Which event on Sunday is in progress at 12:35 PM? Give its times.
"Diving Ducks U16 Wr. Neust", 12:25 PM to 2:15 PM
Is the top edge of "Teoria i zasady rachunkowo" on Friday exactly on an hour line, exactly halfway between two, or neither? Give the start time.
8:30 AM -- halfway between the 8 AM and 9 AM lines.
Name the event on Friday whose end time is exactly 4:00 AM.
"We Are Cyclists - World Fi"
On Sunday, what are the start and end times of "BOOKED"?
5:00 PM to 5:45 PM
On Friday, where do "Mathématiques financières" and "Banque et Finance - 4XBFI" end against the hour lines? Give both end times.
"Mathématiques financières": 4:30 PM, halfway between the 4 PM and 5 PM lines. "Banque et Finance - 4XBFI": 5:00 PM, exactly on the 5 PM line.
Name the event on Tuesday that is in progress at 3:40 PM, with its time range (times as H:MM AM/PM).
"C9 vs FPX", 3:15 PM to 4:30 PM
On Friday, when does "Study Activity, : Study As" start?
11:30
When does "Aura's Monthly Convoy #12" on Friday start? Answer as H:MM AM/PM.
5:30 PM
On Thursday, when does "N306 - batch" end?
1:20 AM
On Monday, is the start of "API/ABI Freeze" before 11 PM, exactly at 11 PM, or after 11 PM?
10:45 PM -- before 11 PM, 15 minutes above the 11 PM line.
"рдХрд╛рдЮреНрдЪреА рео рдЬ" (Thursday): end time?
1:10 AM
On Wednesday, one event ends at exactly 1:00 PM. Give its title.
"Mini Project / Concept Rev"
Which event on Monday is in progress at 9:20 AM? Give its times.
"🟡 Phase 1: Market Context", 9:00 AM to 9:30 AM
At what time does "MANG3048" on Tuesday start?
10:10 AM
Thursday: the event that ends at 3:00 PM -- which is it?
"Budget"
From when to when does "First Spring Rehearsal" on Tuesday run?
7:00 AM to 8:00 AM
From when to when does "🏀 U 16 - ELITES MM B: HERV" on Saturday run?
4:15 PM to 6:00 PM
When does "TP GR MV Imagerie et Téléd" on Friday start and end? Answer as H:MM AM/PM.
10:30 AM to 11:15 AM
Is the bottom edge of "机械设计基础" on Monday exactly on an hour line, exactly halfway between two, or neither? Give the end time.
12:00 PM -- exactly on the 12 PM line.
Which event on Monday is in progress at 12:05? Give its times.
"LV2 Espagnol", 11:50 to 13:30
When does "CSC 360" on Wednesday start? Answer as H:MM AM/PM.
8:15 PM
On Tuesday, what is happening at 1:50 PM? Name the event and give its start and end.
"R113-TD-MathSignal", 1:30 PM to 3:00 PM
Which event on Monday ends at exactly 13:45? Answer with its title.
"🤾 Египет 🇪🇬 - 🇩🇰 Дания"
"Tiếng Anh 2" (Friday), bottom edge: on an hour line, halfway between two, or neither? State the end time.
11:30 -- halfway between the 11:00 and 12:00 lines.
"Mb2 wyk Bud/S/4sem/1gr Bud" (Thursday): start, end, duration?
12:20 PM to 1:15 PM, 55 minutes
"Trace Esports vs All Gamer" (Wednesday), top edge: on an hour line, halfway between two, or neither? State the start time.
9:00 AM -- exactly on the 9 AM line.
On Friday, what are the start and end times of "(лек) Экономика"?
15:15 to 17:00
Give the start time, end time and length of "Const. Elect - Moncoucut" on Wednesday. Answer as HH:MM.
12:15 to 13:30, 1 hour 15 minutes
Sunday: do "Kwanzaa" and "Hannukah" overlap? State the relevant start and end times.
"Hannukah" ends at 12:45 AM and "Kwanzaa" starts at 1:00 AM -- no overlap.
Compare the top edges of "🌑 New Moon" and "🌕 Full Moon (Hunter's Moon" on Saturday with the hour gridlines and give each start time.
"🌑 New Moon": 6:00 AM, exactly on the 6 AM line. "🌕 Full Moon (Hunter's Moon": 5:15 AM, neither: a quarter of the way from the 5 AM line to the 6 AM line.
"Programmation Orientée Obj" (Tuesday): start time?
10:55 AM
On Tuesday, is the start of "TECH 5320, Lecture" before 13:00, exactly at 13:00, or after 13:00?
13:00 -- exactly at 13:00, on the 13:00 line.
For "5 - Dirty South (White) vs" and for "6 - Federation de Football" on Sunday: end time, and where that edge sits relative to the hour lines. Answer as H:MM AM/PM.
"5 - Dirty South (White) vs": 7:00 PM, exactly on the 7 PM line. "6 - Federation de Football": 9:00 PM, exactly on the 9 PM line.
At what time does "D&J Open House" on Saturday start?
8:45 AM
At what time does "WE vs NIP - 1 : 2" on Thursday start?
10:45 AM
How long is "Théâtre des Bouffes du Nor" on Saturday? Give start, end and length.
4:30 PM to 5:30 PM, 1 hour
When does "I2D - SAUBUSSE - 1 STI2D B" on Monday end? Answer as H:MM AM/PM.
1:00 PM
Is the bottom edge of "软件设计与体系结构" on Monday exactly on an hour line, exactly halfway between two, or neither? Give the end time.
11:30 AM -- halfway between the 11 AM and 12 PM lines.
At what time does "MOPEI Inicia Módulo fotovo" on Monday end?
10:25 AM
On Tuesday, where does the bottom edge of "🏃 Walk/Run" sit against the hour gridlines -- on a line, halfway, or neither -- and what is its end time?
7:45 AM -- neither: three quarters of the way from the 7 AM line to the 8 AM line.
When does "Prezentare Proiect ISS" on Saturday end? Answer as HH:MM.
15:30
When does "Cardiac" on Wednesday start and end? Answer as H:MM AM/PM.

####################

• Job:
Copy all of the data above word for word and line for line, changing nothing.

• Task answer:
Which event on Sunday is in progress at 12:35 PM? Give its times.
"Diving Ducks U16 Wr. Neust", 12:25 PM to 2:15 PM
Is the top edge of "Teoria i zasady rachunkowo" on Friday exactly on an hour line, exactly halfway between two, or neither? Give the start time.
8:30 AM -- halfway between the 8 AM and 9 AM lines.
Name the event on Friday whose end time is exactly 4:00 AM.
"We Are Cyclists - World Fi"
On Sunday, what are the start and end times of "BOOKED"?
5:00 PM to 5:45 PM
On Friday, where do "Mathématiques financières" and "Banque et Finance - 4XBFI" end against the hour lines? Give both end times.
"Mathématiques financières": 4:30 PM, halfway between the 4 PM and 5 PM lines. "Banque et Finance - 4XBFI": 5:00 PM, exactly on the 5 PM line.
Name the event on Tuesday that is in progress at 3:40 PM, with its time range (times as H:MM AM/PM).
"C9 vs FPX", 3:15 PM to 4:30 PM
On Friday, when does "Study Activity, : Study As" start?
11:30
When does "Aura's Monthly Convoy #12" on Friday start? Answer as H:MM AM/PM.
5:30 PM
On Thursday, when does "N306 - batch" end?
1:20 AM
On Monday, is the start of "API/ABI Freeze" before 11 PM, exactly at 11 PM, or after 11 PM?
10:45 PM -- before 11 PM, 15 minutes above the 11 PM line.
"рдХрд╛рдЮреНрдЪреА рео рдЬ" (Thursday): end time?
1:10 AM
On Wednesday, one event ends at exactly 1:00 PM. Give its title.
"Mini Project / Concept Rev"
Which event on Monday is in progress at 9:20 AM? Give its times.
"🟡 Phase 1: Market Context", 9:00 AM to 9:30 AM
At what time does "MANG3048" on Tuesday start?
10:10 AM
Thursday: the event that ends at 3:00 PM -- which is it?
"Budget"
From when to when does "First Spring Rehearsal" on Tuesday run?
7:00 AM to 8:00 AM
From when to when does "🏀 U 16 - ELITES MM B: HERV" on Saturday run?
4:15 PM to 6:00 PM
When does "TP GR MV Imagerie et Téléd" on Friday start and end? Answer as H:MM AM/PM.
10:30 AM to 11:15 AM
Is the bottom edge of "机械设计基础" on Monday exactly on an hour line, exactly halfway between two, or neither? Give the end time.
12:00 PM -- exactly on the 12 PM line.
Which event on Monday is in progress at 12:05? Give its times.
"LV2 Espagnol", 11:50 to 13:30
When does "CSC 360" on Wednesday start? Answer as H:MM AM/PM.
8:15 PM
On Tuesday, what is happening at 1:50 PM? Name the event and give its start and end.
"R113-TD-MathSignal", 1:30 PM to 3:00 PM
Which event on Monday ends at exactly 13:45? Answer with its title.
"🤾 Египет 🇪🇬 - 🇩🇰 Дания"
"Tiếng Anh 2" (Friday), bottom edge: on an hour line, halfway between two, or neither? State the end time.
11:30 -- halfway between the 11:00 and 12:00 lines.
"Mb2 wyk Bud/S/4sem/1gr Bud" (Thursday): start, end, duration?
12:20 PM to 1:15 PM, 55 minutes
"Trace Esports vs All Gamer" (Wednesday), top edge: on an hour line, halfway between two, or neither? State the start time.
9:00 AM -- exactly on the 9 AM line.
On Friday, what are the start and end times of "(лек) Экономика"?
15:15 to 17:00
Give the start time, end time and length of "Const. Elect - Moncoucut" on Wednesday. Answer as HH:MM.
12:15 to 13:30, 1 hour 15 minutes
Sunday: do "Kwanzaa" and "Hannukah" overlap? State the relevant start and end times.
"Hannukah" ends at 12:45 AM and "Kwanzaa" starts at 1:00 AM -- no overlap.
Compare the top edges of "🌑 New Moon" and "🌕 Full Moon (Hunter's Moon" on Saturday with the hour gridlines and give each start time.
"🌑 New Moon": 6:00 AM, exactly on the 6 AM line. "🌕 Full Moon (Hunter's Moon": 5:15 AM, neither: a quarter of the way from the 5 AM line to the 6 AM line.
"Programmation Orientée Obj" (Tuesday): start time?
10:55 AM
On Tuesday, is the start of "TECH 5320, Lecture" before 13:00, exactly at 13:00, or after 13:00?
13:00 -- exactly at 13:00, on the 13:00 line.
For "5 - Dirty South (White) vs" and for "6 - Federation de Football" on Sunday: end time, and where that edge sits relative to the hour lines. Answer as H:MM AM/PM.
"5 - Dirty South (White) vs": 7:00 PM, exactly on the 7 PM line. "6 - Federation de Football": 9:00 PM, exactly on the 9 PM line.
At what time does "D&J Open House" on Saturday start?
8:45 AM
At what time does "WE vs NIP - 1 : 2" on Thursday start?
10:45 AM
How long is "Théâtre des Bouffes du Nor" on Saturday? Give start, end and length.
4:30 PM to 5:30 PM, 1 hour
When does "I2D - SAUBUSSE - 1 STI2D B" on Monday end? Answer as H:MM AM/PM.
1:00 PM
Is the bottom edge of "软件设计与体系结构" on Monday exactly on an hour line, exactly halfway between two, or neither? Give the end time.
11:30 AM -- halfway between the 11 AM and 12 PM lines.
At what time does "MOPEI Inicia Módulo fotovo" on Monday end?
10:25 AM
On Tuesday, where does the bottom edge of "🏃 Walk/Run" sit against the hour gridlines -- on a line, halfway, or neither -- and what is its end time?
7:45 AM -- neither: three quarters of the way from the 7 AM line to the 8 AM line.
When does "Prezentare Proiect ISS" on Saturday end? Answer as HH:MM.
15:30
When does "Cardiac" on Wednesday start and end? Answer as H:MM AM/PM.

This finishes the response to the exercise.